Qual o problema da fome afetiva? Na verdade, em condições saudáveis psicológicas, nenhum. Ela vai estar presente todos os dias, nas refeições habituais com a família, quando você comerá por prazer, não só da comida, mas da companhia e da interação social. Nesse momento, não só seu corpo é alimentado, mas seu psicológico e seu emocional também, e tudo funciona perfeitamente. De vez em quando, você sentirá vontade de se lembrar de alguma situação ou pessoa, e buscará determinado alimento (como a cuca de canela ou a espiga de milho do meu exemplo). Nenhuma dessas situações irá levar você a comer demais, perder o contato com suas necessidades biológicas, ou com seu corpo.


Por outro lado, o que acontece quando você tem uma carência constante de afeto? Aí o emparelhamento de estímulos será disparado de forma disfuncional. Ou seja, você irá constantemente buscar no alimento o afeto que falta na sua vida. Pode ser que sua família não se reúna pra comer, ou que o momento da refeição é tenso.

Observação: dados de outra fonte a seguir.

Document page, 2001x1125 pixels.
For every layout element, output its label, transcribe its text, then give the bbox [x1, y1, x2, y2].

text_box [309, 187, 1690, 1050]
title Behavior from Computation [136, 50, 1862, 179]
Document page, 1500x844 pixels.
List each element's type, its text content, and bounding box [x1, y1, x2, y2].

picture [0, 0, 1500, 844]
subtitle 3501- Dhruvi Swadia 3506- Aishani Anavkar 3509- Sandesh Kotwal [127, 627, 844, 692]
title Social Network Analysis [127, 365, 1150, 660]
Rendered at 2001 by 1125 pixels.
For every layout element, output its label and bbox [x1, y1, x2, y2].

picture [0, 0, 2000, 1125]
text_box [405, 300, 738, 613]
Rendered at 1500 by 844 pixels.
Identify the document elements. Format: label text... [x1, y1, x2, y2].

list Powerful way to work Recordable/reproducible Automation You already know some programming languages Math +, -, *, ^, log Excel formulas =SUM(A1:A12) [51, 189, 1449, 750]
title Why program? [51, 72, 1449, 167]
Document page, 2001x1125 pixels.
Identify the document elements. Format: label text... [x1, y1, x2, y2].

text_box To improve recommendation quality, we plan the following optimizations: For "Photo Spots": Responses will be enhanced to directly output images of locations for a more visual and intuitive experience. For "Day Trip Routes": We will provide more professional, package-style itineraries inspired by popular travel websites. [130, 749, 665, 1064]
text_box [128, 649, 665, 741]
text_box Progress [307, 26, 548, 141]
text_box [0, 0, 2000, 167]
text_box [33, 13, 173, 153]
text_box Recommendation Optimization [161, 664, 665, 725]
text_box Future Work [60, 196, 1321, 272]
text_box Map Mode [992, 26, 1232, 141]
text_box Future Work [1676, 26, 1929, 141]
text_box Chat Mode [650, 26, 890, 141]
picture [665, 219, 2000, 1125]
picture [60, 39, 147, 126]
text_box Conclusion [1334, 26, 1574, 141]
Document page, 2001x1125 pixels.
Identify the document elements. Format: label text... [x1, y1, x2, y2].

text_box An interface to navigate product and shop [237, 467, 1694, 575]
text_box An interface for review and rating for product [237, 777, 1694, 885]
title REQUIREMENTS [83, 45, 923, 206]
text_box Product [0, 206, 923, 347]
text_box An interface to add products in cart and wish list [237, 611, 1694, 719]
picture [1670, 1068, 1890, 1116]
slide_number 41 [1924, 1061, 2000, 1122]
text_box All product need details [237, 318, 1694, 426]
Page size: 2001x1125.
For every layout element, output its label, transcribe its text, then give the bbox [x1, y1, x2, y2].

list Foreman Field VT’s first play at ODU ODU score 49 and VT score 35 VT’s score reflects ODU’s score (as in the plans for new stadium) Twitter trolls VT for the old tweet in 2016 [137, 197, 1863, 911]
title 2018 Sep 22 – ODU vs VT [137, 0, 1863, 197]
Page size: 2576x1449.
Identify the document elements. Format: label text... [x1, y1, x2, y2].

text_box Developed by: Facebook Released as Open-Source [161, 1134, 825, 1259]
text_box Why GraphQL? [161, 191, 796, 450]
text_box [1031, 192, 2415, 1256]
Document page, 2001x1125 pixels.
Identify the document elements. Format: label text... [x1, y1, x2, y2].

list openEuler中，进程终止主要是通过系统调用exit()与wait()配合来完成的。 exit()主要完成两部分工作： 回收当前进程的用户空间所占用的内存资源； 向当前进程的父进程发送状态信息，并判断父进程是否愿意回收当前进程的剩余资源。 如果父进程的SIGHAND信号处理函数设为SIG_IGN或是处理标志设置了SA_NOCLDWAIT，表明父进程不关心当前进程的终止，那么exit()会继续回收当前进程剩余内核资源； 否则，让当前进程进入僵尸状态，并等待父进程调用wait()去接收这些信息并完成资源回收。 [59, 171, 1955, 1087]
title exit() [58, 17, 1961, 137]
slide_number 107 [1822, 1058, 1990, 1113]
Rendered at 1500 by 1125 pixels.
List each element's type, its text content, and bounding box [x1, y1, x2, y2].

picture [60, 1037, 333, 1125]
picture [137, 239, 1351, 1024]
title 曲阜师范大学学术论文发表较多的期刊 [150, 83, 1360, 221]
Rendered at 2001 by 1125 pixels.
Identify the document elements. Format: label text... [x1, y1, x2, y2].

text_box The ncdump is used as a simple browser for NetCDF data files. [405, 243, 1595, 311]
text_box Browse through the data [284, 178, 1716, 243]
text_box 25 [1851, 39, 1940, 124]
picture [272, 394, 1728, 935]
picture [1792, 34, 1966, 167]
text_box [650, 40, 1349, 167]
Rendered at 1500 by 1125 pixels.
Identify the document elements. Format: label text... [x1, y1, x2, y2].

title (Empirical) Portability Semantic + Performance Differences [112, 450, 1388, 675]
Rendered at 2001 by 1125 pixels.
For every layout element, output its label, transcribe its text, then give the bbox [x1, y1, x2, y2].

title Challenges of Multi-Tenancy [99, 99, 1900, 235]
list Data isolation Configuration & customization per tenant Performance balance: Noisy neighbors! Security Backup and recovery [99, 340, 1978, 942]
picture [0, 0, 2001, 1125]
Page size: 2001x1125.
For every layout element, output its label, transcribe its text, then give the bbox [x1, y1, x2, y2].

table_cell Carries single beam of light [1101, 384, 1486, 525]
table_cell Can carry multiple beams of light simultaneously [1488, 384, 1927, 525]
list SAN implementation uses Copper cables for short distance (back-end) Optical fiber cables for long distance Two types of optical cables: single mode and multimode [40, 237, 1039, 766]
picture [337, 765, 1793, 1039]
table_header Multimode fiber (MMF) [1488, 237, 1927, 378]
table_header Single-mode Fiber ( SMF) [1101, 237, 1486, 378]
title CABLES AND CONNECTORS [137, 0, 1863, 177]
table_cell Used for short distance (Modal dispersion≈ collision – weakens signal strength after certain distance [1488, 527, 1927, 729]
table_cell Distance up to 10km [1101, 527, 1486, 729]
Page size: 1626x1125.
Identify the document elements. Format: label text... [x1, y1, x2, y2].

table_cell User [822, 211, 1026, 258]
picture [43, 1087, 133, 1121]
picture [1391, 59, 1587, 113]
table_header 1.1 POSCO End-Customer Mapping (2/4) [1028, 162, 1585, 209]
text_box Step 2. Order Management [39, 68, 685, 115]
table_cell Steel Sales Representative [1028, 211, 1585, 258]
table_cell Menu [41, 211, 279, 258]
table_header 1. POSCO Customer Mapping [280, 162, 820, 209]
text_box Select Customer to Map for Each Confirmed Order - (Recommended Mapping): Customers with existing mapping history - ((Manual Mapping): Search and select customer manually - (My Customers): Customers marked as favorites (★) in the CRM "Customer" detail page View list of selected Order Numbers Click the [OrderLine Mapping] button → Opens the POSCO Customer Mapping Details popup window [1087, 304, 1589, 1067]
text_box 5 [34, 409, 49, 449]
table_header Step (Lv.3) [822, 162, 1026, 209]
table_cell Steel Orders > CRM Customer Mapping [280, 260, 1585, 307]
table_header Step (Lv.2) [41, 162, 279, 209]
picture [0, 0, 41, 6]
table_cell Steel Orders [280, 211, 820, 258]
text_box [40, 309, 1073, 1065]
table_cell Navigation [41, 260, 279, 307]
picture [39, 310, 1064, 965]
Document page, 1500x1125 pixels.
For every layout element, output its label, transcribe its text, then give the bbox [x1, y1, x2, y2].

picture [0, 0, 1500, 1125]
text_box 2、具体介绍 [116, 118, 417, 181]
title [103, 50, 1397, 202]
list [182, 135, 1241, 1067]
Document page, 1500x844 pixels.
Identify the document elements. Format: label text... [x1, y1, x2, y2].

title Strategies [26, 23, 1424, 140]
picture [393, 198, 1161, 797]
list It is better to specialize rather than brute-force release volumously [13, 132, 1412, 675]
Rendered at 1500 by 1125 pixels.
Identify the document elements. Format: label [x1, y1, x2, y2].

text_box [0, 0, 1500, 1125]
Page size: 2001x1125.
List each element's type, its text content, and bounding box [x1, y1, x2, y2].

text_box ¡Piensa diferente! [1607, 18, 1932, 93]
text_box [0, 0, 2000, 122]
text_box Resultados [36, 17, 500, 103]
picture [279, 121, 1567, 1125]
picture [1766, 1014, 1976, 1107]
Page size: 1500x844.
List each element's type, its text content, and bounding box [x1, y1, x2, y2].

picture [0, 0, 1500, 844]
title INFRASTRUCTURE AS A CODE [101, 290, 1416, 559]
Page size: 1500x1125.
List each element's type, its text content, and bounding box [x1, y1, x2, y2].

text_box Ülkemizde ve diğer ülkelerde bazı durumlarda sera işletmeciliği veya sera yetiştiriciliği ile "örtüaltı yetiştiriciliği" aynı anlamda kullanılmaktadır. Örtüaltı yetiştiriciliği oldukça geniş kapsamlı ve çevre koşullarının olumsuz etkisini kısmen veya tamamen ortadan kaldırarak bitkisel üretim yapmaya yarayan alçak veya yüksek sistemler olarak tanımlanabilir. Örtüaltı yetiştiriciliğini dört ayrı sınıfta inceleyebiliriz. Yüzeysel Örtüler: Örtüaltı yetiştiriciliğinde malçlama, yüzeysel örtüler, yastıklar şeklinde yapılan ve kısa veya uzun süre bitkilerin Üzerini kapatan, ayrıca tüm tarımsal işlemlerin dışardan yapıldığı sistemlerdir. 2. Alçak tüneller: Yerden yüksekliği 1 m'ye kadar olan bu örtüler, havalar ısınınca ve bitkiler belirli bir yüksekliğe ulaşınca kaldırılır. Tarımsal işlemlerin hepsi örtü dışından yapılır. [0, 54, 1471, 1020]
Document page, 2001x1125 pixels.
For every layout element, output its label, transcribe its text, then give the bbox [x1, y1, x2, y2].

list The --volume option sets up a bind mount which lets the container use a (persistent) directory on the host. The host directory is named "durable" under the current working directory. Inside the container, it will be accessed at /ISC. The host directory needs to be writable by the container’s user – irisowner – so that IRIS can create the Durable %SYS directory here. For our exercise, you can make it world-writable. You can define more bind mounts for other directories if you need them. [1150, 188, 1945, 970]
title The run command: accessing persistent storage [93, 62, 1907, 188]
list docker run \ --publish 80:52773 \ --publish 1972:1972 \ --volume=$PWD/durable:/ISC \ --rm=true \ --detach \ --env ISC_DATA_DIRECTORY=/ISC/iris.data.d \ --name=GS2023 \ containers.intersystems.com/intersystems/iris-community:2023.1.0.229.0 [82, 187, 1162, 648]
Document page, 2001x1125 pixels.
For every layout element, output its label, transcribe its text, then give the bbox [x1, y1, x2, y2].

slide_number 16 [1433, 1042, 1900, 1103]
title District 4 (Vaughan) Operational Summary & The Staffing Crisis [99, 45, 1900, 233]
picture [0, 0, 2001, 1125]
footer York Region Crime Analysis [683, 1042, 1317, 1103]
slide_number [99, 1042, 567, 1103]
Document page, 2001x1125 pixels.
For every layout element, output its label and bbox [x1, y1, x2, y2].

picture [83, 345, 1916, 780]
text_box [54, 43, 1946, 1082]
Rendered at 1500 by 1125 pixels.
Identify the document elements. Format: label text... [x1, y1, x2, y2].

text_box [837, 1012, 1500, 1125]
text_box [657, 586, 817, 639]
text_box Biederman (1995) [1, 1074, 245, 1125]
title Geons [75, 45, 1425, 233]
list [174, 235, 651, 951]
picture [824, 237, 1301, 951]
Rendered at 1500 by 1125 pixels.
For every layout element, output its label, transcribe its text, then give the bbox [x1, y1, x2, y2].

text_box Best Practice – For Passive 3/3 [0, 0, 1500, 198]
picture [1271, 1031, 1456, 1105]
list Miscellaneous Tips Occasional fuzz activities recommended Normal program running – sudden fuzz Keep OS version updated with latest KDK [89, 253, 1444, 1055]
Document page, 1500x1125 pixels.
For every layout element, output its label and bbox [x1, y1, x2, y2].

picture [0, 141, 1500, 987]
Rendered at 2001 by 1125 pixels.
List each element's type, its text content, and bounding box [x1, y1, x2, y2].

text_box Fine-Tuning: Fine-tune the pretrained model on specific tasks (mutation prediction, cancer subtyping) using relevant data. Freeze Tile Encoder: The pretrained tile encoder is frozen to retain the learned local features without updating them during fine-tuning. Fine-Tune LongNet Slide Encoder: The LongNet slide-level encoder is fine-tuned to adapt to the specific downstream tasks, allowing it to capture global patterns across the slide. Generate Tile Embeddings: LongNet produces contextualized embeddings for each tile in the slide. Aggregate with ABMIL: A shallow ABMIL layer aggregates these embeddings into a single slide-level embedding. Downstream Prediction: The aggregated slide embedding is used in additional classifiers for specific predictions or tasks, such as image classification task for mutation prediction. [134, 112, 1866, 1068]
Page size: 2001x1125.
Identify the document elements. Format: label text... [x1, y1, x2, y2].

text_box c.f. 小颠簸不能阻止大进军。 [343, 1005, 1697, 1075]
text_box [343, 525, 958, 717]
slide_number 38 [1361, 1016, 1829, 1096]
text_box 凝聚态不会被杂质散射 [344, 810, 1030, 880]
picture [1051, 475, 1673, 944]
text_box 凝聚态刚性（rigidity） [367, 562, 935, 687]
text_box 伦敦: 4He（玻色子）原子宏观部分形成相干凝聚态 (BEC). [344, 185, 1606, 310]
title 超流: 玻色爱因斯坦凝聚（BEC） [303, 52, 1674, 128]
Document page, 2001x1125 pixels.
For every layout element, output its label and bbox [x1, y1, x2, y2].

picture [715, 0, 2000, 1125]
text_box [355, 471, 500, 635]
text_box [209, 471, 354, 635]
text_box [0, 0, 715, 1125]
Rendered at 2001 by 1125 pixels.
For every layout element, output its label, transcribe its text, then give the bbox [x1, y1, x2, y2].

Ou que cada um fique com seu celular ou assista TV e ninguém realmente partilhe afeto nesse momento. Pode ser que você tem uma carência de afeto por uma mãe que se foi, por um amor que não veio, ou por uma vida que já foi boa e agora não parece mais valer a pena. Aí sim, você está tentando suprir um afeto com comida de forma disfuncional. Agora sim você irá comer em excesso, ou mais doces, ou comer muita comida de paladar infantilizado, tudo em busca de um afeto que te falta. Esse não é o momento de se preocupar com o peso, entrar em uma dieta, contar calorias, tentar o (vão) autocontrole.


Esse é o momento de buscar ajuda, buscar terapia.


Realizar uma escrita terapêutica, explorando o afeto que te falta. Viver o luto que não foi vivido, quer de uma perda, quer de um divórcio, de um desemprego. Elaborar questões que não estão sendo elaboradas, para suprir o afeto que está, de forma automática, sendo buscado no alimento.


Perceba que o problema não é engordar, o problema não é a comida. É o afeto que está precisando ser suprido de forma disfuncional. Resolva o afeto e você resolverá seu problema com a comida e com a balança!